So I’ve been talking a lot about all this world building stuff and it occurs to me that the creation of character is intimately involved in this process. Elizabeth Bennett would not be the character so many women love if not for her house full of sisters, her loud mother, and her bookworm of a father.
Nor would she be the poised, respectful woman that we know if not for the society in which she was brought up.
Claire Fraser from the Outlander series would not be the character we enjoy if she hadn’t survived WWII as a nurse. Nor do I think she could have survived half as well in Jamie Fraser’s life without that experience.
Last week I discussed how I was using both my antagonist and my protagonist to help form the political spectrum of my upcoming fantasy novel Swans. I have a series of questions that I pose regarding how much or little power each of the characters have, where they got that power, and how they can use it.

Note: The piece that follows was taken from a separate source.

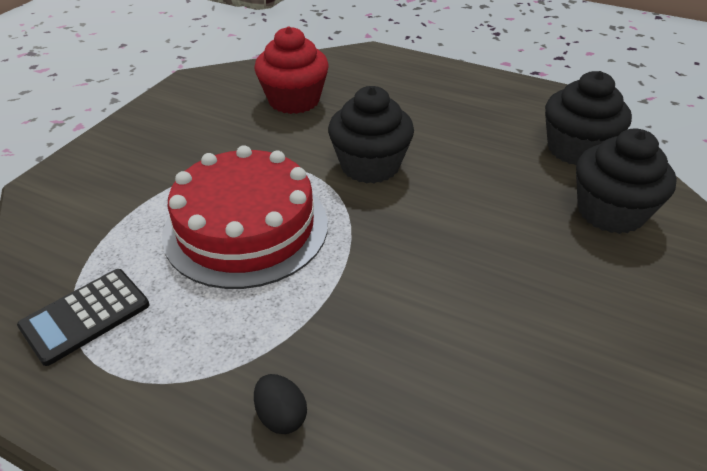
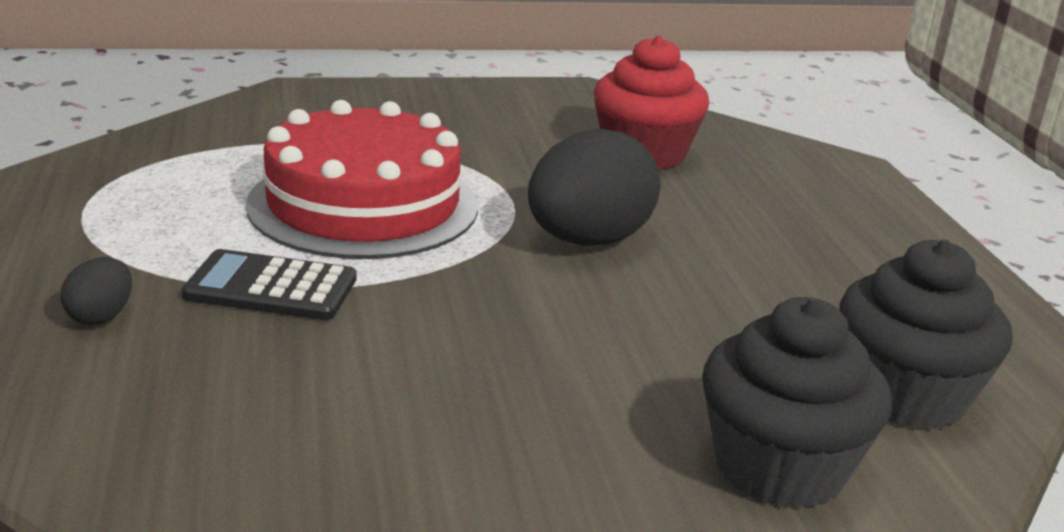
camera: 50 degrees right, 15 degrees down
black calculator [17,269,149,366] -> black calculator moved to [181,249,357,320]
black cupcake [328,86,414,184] -> black egg [528,129,661,246]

That’s all plot and world building.
To understand the character, I have to ask the question of why they would or would not use said power.
Antagonist – Why is he pushing for slavery laws? Beyond what he can gain monetarily, why is he alright with the concept of people owning people?
Well, these two societies have been at war before. He’s seen first hand what can happen when two ultimately similar cultures come to blows and in his mind, keeping one culture enslaved is the lesser of two evils.
What does this tell me as the author?
It tells me he’s a veteran. It tells me he’s lost a lot of people he cared about. And it tells me he never fully approved of the marriage between his cousin (the King) and the Arundan Queen. Which means he has no qualms killing my hero and squashing any claim the Arundan people might have to the throne because, in his eyes, it’s the only way to preserve his own way of life and his own people.
It also tells me that this society is going to have a lot of bitter, frightened people. The division between these two cultures is deep and painful. And it tells me that there will be historical sites, battlefields and such, in the landscape that my characters can cross.
Again, I start with my antagonist. This is a new process for me as I’ve almost always started with the protagonist and built everything around them, but I have to say that it is clearly working. I have a much, much better handle on the plot and what this story is truly about than I normally do at this point in the process.
For any authors out there, I’d highly recommend building from the antagonist first. Keep the protagonist and antagonist side by side in the process. Whatever you ask for one, you need to ask for the other to keep it balanced and, ultimately, to keep the story interesting.